On Sun, Sep 23, 2012 at 2:55 AM, Jon Hurst <jon.a@hursts.eclipse.co.uk> wrote:
The MS is not supposed to be the original; it is supposed to be PG's definitive version.
I don't see any value in that. Scans are a pain, and the only saving grace is that they accurately represent a physical printed edition.
I agree that changes to the MS would have to be very carefully researched and controlled, and there may well be some benefit in storing the actual original alongside the MS if any changes of this nature are made.
What's gained by mangling the scans instead of recording typos externally to them?
I define "universal master format" as a format capable of encoding any and all characters and any and all formatting nuances. There are lots of "master formats" available, each capable of encoding a subset of these things, but only the image itself is "universal".
I would define "master format" as one that can be effectively used to derive other formats from. As for universal, the image is not necessarily capable of encoding all formatting nuances. For properties of physical books, scans can't handle transparencies (which I've had in a book I was thinking about scanning), paper changes, metallic inks (one illustration had an EETS book printed for it, but the metallic ink didn't reproduce well in my scans), fur (plenty of 20th/21st century examples for babies), mirrors (ditto), holes (again, ditto), or pop-ups (there's a beautiful 19th century edition of Euclid with them, for example). For properties of the text, it does not show line breaks at tops of pages (ambiguous in poetry) and it obscures spellings at end of lines (is it spelled to-night or tonight?). It's powerful, but not unlimited.
This is true, although I wouldn't use the term "reproofread" as that implies checking the words and punctuation again (the time-consuming bit), which is exactly what I want to avoid.
Anything that requires you to look at every word on every page, which italics and bold do, is time-consuming. And perhaps as important as italics is superscript; 10<sup>30</sup> changes quite a bit when it's comes back as 1030.
The point is that if you started with a scan of that complex book with the intention of producing an ebook using your markup language of choice, you would likely at some point in the process have something very similar to the RTT.
Not necessarily. If I were working on a book, I would format as I went along. Yes, DP has found for their purposes it works better to separate them, but I don't think that's what most people working on a book alone would do. Nor do most people make a line for line copy; without external systems like DP, it's easier to input the text as paragraphs ended by new lines.
If someone else then decided that the book would be better in their markup language of choice they would also at some stage have something very similar to the RTT, but they would have had to repeat all the work that you did because they wouldn't have had access to your RTT.
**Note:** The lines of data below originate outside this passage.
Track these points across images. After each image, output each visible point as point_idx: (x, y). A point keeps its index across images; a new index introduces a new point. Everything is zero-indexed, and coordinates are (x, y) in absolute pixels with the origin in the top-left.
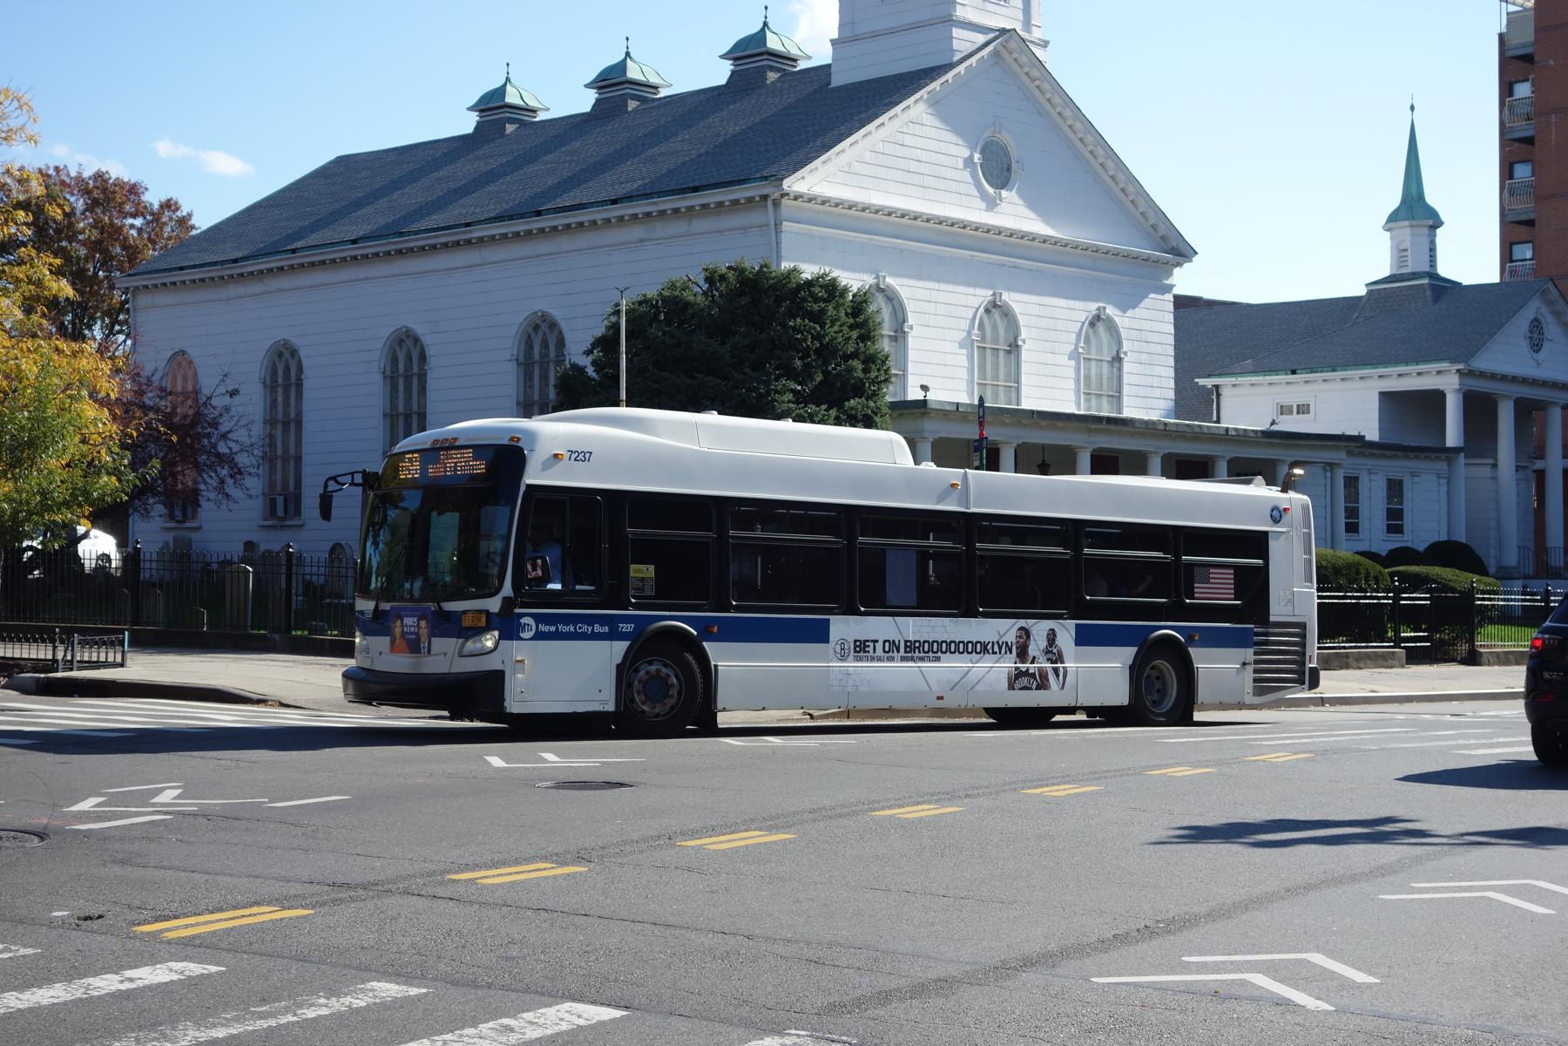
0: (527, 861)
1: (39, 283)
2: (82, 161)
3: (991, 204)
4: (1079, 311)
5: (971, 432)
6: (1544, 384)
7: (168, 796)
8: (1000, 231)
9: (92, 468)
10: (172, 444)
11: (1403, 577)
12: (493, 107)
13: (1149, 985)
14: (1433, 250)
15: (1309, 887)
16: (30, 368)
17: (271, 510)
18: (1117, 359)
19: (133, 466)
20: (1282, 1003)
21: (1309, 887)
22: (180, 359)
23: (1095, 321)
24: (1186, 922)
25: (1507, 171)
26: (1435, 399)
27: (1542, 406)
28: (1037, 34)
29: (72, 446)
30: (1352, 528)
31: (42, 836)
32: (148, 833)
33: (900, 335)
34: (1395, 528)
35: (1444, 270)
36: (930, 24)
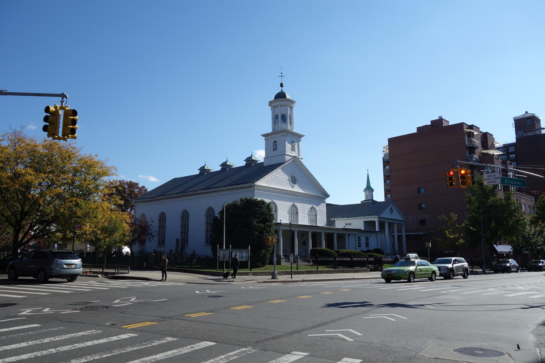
0: (201, 312)
1: (117, 201)
2: (127, 179)
3: (293, 187)
4: (309, 206)
5: (288, 229)
6: (393, 220)
7: (133, 299)
8: (294, 192)
9: (124, 235)
10: (140, 232)
11: (369, 255)
12: (202, 169)
13: (319, 336)
14: (372, 195)
15: (350, 316)
16: (114, 217)
17: (159, 244)
18: (316, 215)
19: (133, 235)
20: (344, 340)
21: (350, 316)
22: (143, 215)
23: (312, 208)
24: (326, 323)
25: (385, 181)
26: (374, 222)
27: (393, 224)
28: (300, 157)
29: (121, 232)
30: (360, 246)
31: (107, 308)
32: (128, 307)
33: (276, 211)
34: (367, 246)
35: (374, 199)
36: (281, 155)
I don't see why the RTT is the ideal level for that, though. For any large book, I'd rather have the TEI version then RTT--even if you lock me in a cave without Internet and I have to figure out the TEI format by guesswork and write my own XML converters. RTT makes me figure out what I need to rewrap or not and fix all the microformatting, stuff that could be automatically pulled out of even the most stupid HTML. (Okay, so it would be a royal PIA to pull it out of "smart" HTML. Still for a sufficiently large enough work, it'd be worth it.) If I have an RTT version of the text, and an HTML version or TEI version or sufficiently smart structured text version, and I wanted to make a version in TeX or whatever, I'd start with the smart version instead of the RTT. Anything short of Postscript or PDF is going to be better than RTT. -- Kie ekzistas vivo, ekzistas espero.